Elle semblait si jeune que mon cœur ne me disait rien à côté du sien, et ce n'était peut-être pas tant son manque d'années que la langueur de sa maladie qui me la faisait paraître si enfant. Je ne lui parlais point, et marchais toujours sans la trouver lourde, mais ayant du plaisir à la regarder, comme on en sent devant toute chose belle, que ce soit fille ou femme, fleur ou fruit.
Comme nous approchions de la seconde gâne, où son père et le mien recommençaient, l'un à tirer son cheval, l'autre a pousser sa roue, la fillette me parla en un langage qui me fit rire, vu que je n'en comprenais pas un mot. Elle s'étonna de mon étonnement, et, me parlant alors comme nous parlons:
—Ne vous ruinez pas le corps à me porter, dit-elle, je marcherai bien sans sabots: j'y suis aussi habituée que les autres.
—Oui, mais vous êtes malade, que je lui répondis, et j'en porterais bien quatre comme vous. Mais de quel pays êtes-vous donc, que vous parliez si drôlement tout à l'heure?
—De quel pays! dit-elle. Je ne suis pas d'un pays. Je suis des bois, voilà tout.
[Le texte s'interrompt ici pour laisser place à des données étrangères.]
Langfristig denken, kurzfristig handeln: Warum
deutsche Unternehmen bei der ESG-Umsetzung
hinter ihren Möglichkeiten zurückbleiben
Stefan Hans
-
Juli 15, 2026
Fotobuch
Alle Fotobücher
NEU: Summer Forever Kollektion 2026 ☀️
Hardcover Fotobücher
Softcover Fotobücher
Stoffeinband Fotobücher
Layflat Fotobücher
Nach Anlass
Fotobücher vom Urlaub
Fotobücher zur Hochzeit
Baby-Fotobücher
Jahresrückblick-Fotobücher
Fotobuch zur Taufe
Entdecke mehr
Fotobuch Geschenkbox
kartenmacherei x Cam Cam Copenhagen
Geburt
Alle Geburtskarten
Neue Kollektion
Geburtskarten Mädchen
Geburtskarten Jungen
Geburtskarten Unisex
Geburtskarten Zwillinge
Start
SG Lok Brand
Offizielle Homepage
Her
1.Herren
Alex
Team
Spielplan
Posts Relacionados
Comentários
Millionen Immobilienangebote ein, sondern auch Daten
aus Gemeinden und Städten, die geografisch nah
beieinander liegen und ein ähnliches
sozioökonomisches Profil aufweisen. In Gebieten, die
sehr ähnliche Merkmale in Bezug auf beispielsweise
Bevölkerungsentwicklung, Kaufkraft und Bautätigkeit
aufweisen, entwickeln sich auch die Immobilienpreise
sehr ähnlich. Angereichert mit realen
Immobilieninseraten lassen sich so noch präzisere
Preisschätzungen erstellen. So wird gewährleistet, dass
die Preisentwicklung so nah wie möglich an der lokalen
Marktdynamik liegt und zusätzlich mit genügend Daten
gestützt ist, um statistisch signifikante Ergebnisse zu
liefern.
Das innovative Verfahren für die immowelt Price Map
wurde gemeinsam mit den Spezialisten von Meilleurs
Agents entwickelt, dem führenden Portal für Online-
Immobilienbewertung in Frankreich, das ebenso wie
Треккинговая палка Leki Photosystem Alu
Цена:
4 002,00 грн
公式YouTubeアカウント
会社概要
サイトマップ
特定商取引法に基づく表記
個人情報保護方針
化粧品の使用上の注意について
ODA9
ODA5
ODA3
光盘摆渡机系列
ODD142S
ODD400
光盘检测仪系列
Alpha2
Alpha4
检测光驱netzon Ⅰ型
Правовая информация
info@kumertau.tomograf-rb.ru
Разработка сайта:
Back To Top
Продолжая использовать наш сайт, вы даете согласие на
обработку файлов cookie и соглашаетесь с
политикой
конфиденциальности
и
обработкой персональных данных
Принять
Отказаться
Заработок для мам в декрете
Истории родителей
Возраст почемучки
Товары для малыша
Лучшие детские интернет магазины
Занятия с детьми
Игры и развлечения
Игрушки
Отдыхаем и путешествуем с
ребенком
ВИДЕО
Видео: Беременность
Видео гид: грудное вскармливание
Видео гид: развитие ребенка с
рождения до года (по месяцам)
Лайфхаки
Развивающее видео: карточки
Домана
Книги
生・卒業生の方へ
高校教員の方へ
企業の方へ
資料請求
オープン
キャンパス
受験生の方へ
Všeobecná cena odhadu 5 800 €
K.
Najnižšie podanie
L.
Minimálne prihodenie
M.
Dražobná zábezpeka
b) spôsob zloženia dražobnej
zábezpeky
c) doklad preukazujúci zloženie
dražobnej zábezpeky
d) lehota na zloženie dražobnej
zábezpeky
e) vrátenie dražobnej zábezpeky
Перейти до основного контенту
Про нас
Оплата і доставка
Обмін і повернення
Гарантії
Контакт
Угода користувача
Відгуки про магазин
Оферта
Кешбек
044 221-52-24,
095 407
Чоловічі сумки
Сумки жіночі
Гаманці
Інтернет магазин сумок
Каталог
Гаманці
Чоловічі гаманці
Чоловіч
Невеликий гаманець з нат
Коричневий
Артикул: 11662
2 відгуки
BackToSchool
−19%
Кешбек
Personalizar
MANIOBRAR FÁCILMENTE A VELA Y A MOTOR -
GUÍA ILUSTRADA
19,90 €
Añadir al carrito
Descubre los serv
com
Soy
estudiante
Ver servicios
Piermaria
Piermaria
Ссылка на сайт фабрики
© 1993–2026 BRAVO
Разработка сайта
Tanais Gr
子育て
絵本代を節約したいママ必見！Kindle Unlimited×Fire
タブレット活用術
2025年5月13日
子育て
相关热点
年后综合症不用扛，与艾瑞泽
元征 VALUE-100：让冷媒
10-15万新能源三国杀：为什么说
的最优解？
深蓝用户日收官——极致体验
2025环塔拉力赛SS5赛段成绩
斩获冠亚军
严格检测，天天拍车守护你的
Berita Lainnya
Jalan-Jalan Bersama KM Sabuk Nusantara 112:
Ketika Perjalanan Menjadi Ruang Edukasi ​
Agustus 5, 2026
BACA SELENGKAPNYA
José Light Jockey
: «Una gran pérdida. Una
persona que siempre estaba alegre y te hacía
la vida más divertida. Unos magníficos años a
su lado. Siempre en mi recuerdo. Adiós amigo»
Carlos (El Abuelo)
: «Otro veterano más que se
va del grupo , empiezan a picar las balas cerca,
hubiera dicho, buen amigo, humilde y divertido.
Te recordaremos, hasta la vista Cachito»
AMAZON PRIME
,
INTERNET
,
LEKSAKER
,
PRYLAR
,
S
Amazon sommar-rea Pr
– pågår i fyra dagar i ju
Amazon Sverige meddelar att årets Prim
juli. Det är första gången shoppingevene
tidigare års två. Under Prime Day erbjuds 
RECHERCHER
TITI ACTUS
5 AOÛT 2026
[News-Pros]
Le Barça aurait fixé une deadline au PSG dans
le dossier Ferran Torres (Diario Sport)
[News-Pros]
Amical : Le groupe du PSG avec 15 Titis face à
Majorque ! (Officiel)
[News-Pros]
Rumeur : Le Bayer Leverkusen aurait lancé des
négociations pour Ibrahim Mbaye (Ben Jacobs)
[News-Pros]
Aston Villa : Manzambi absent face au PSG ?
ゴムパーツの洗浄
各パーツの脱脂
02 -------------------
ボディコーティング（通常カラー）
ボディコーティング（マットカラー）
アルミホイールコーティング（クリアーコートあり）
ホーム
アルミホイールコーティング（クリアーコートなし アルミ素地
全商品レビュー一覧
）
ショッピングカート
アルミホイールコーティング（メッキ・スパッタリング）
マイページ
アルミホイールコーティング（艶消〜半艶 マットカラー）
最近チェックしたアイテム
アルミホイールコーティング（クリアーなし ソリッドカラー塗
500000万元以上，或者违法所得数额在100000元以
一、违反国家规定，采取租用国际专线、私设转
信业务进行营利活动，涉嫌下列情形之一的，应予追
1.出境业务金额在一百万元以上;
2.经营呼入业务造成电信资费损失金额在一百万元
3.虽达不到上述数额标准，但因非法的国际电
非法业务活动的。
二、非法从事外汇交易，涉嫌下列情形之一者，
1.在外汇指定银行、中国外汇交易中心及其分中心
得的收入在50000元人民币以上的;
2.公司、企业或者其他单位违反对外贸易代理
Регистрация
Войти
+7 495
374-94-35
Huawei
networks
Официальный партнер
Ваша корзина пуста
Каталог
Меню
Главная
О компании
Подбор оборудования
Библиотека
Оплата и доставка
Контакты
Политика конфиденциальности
Et vous, de quel pays que vous êtes donc?
—Oh! ma fine, si vous êtes des bois, je suis des blés, que je lui répondis en riant.
J'allais cependant la questionner davantage quand son père vint me la reprendre.
—Allons, fit-il, après avoir donné une poignée de main à mon père, en vous remerciant, mes braves gens. Et toi, petite, embrasse donc ce bon garçon qui t'a portée comme une châsse.
La fillette ne se fit point prier; elle n'était pas encore dans l'âge de la honte, et, n'y entendant pas malice, elle n'y faisait point de façons. Elle m'embrassa sur les deux joues, en me disant:
—Merci à vous, mon beau serviteur. Et, passant aux bras de son père, elle fut remise sur son matelas et parut pressée de reprendre son somme, sans aucun souci des cahots et des aventures du chemin.
—Encore adieu! nous dit son père, qui me prit le genou pour me replacer en croupe sur la jument.